Leaving the pictures out, transcribe the records below exactly.

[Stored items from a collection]
□ □ □ □ □

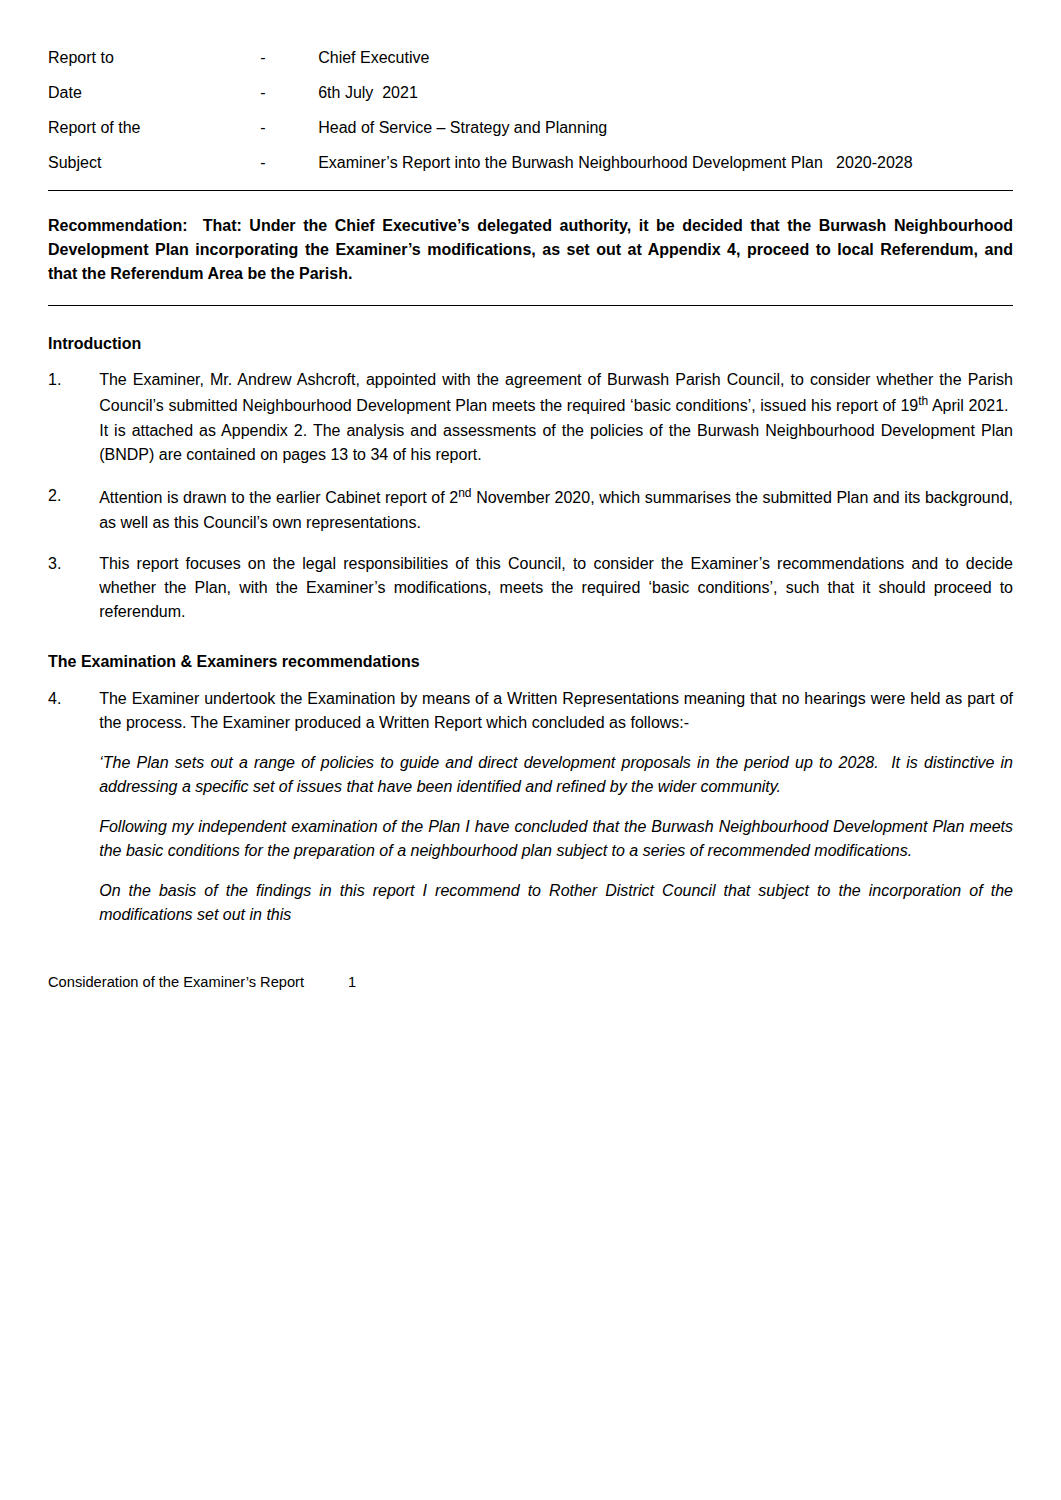| Report to | - | Chief Executive |
| Date | - | 6th July 2021 |
| Report of the | - | Head of Service – Strategy and Planning |
| Subject | - | Examiner’s Report into the Burwash Neighbourhood Development Plan 2020-2028 |
Recommendation: That: Under the Chief Executive’s delegated authority, it be decided that the Burwash Neighbourhood Development Plan incorporating the Examiner’s modifications, as set out at Appendix 4, proceed to local Referendum, and that the Referendum Area be the Parish.
Introduction
The Examiner, Mr. Andrew Ashcroft, appointed with the agreement of Burwash Parish Council, to consider whether the Parish Council’s submitted Neighbourhood Development Plan meets the required ‘basic conditions’, issued his report of 19th April 2021. It is attached as Appendix 2. The analysis and assessments of the policies of the Burwash Neighbourhood Development Plan (BNDP) are contained on pages 13 to 34 of his report.
Attention is drawn to the earlier Cabinet report of 2nd November 2020, which summarises the submitted Plan and its background, as well as this Council’s own representations.
This report focuses on the legal responsibilities of this Council, to consider the Examiner’s recommendations and to decide whether the Plan, with the Examiner’s modifications, meets the required ‘basic conditions’, such that it should proceed to referendum.
The Examination & Examiners recommendations
The Examiner undertook the Examination by means of a Written Representations meaning that no hearings were held as part of the process. The Examiner produced a Written Report which concluded as follows:-
‘The Plan sets out a range of policies to guide and direct development proposals in the period up to 2028. It is distinctive in addressing a specific set of issues that have been identified and refined by the wider community.
Following my independent examination of the Plan I have concluded that the Burwash Neighbourhood Development Plan meets the basic conditions for the preparation of a neighbourhood plan subject to a series of recommended modifications.
On the basis of the findings in this report I recommend to Rother District Council that subject to the incorporation of the modifications set out in this
Consideration of the Examiner’s Report1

□ □ □ □ □

*SOLUTION TO THE PROBLEM*:
| Report to | - | Chief Executive |
| Date | - | 6th July 2021 |
| Report of the | - | Head of Service – Strategy and Planning |
| Subject | - | Examiner’s Report into the Burwash Neighbourhood Development Plan 2020-2028 |
Recommendation: That: Under the Chief Executive’s delegated authority, it be decided that the Burwash Neighbourhood Development Plan incorporating the Examiner’s modifications, as set out at Appendix 4, proceed to local Referendum, and that the Referendum Area be the Parish.
Introduction
The Examiner, Mr. Andrew Ashcroft, appointed with the agreement of Burwash Parish Council, to consider whether the Parish Council’s submitted Neighbourhood Development Plan meets the required ‘basic conditions’, issued his report of 19th April 2021. It is attached as Appendix 2. The analysis and assessments of the policies of the Burwash Neighbourhood Development Plan (BNDP) are contained on pages 13 to 34 of his report.
Attention is drawn to the earlier Cabinet report of 2nd November 2020, which summarises the submitted Plan and its background, as well as this Council’s own representations.
This report focuses on the legal responsibilities of this Council, to consider the Examiner’s recommendations and to decide whether the Plan, with the Examiner’s modifications, meets the required ‘basic conditions’, such that it should proceed to referendum.
The Examination & Examiners recommendations
The Examiner undertook the Examination by means of a Written Representations meaning that no hearings were held as part of the process. The Examiner produced a Written Report which concluded as follows:-
‘The Plan sets out a range of policies to guide and direct development proposals in the period up to 2028. It is distinctive in addressing a specific set of issues that have been identified and refined by the wider community.
Following my independent examination of the Plan I have concluded that the Burwash Neighbourhood Development Plan meets the basic conditions for the preparation of a neighbourhood plan subject to a series of recommended modifications.
On the basis of the findings in this report I recommend to Rother District Council that subject to the incorporation of the modifications set out in this
Consideration of the Examiner’s Report1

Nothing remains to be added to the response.